Task directions: Exclude the pictures and transcribe the rest of the data below exactly.

Data shown:
^^^^^^^^
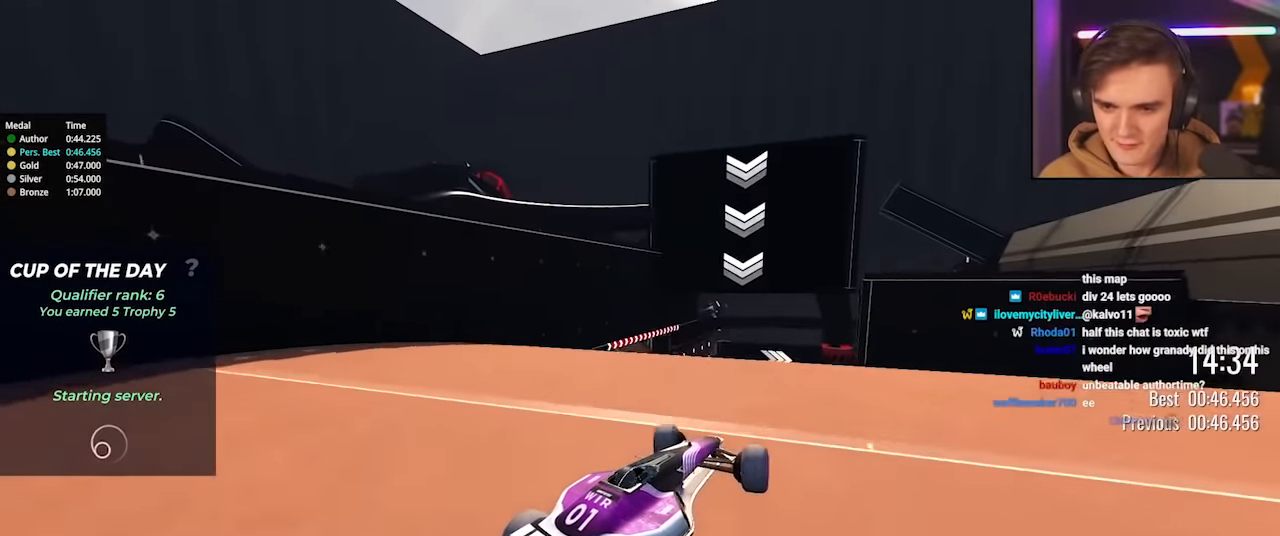
{"keys": ["up"], "events": [[367, "left", "up"]]}
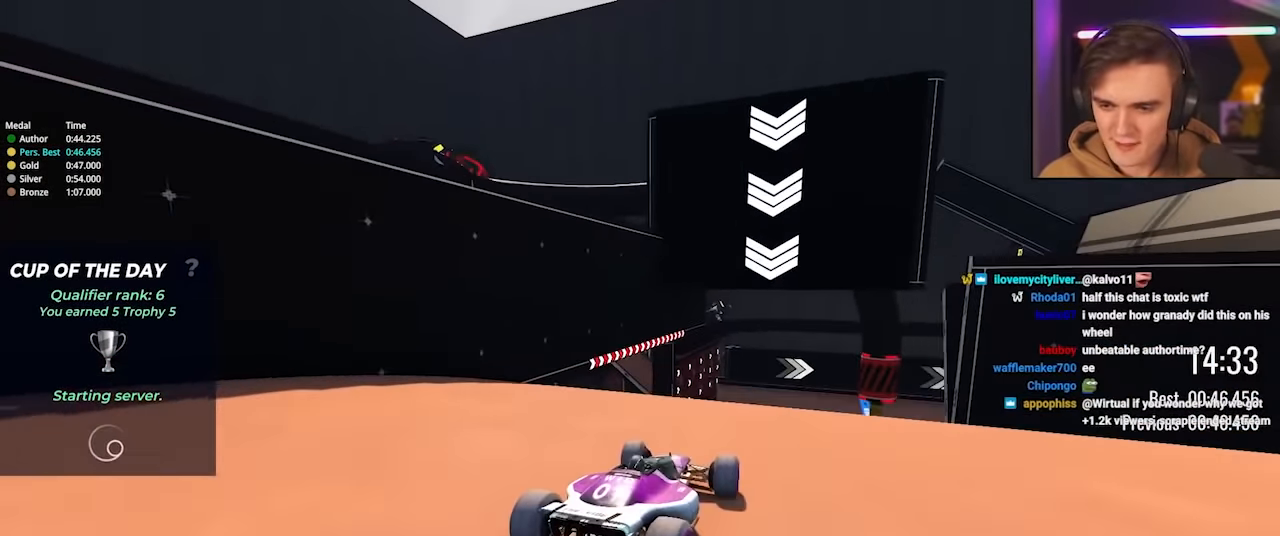
{"keys": ["up"], "events": [[200, "left", "down"], [234, "left", "up"]]}
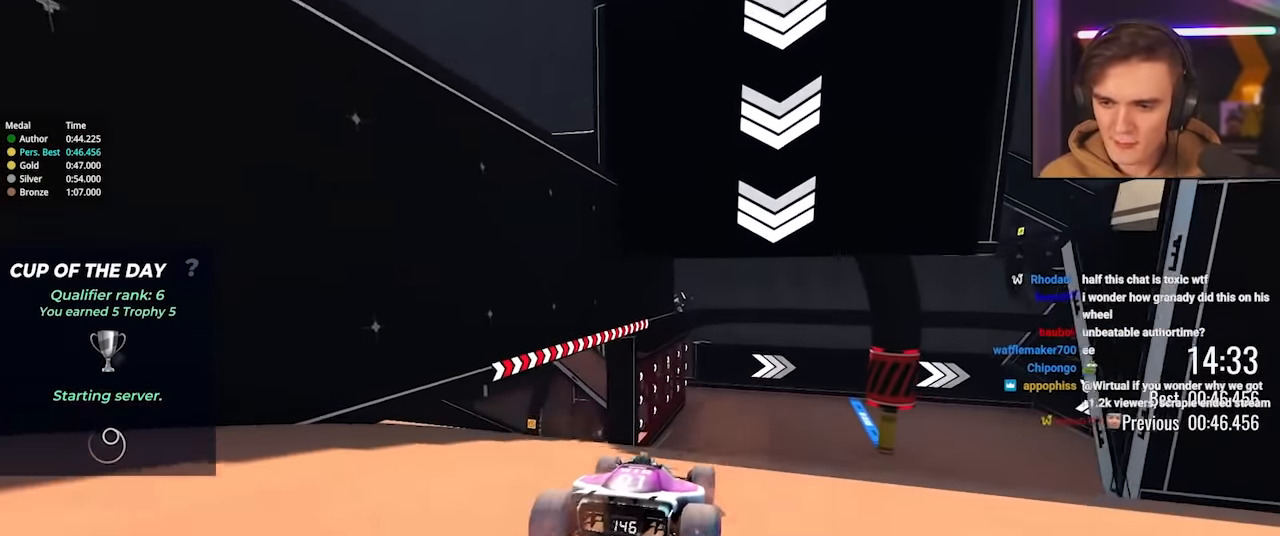
{"keys": ["right", "up"], "events": [[17, "right", "down"], [217, "right", "up"], [250, "right", "down"]]}
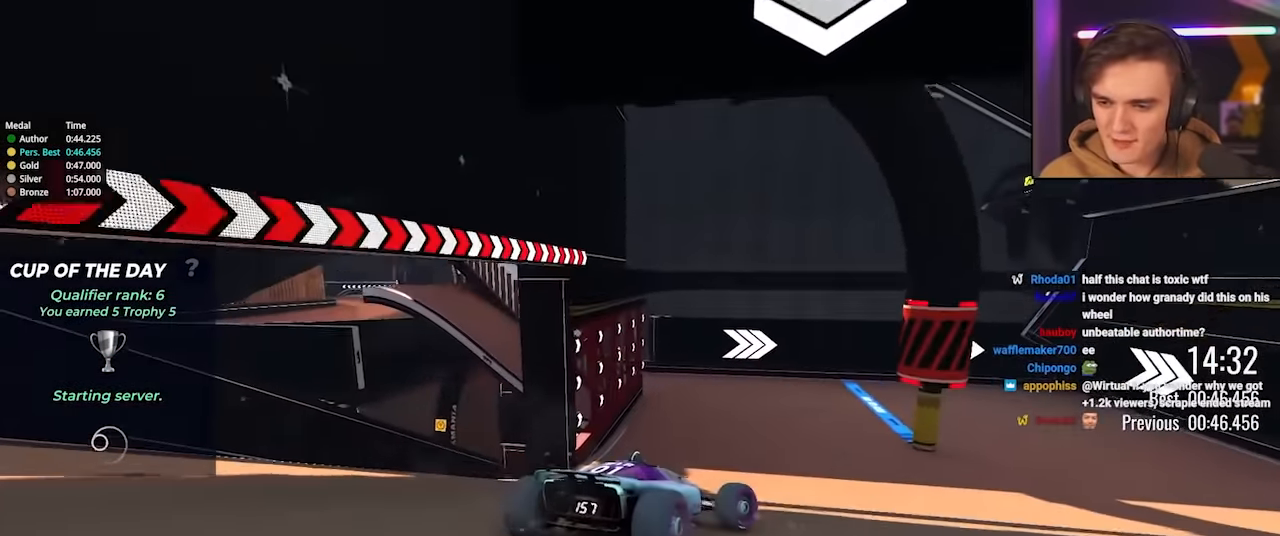
{"keys": ["right", "up"], "events": []}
^^^^^^^^
Answer section:
{"keys": ["up"], "events": [[367, "left", "up"]]}
{"keys": ["up"], "events": [[200, "left", "down"], [234, "left", "up"]]}
{"keys": ["right", "up"], "events": [[17, "right", "down"], [217, "right", "up"], [250, "right", "down"]]}
{"keys": ["right", "up"], "events": []}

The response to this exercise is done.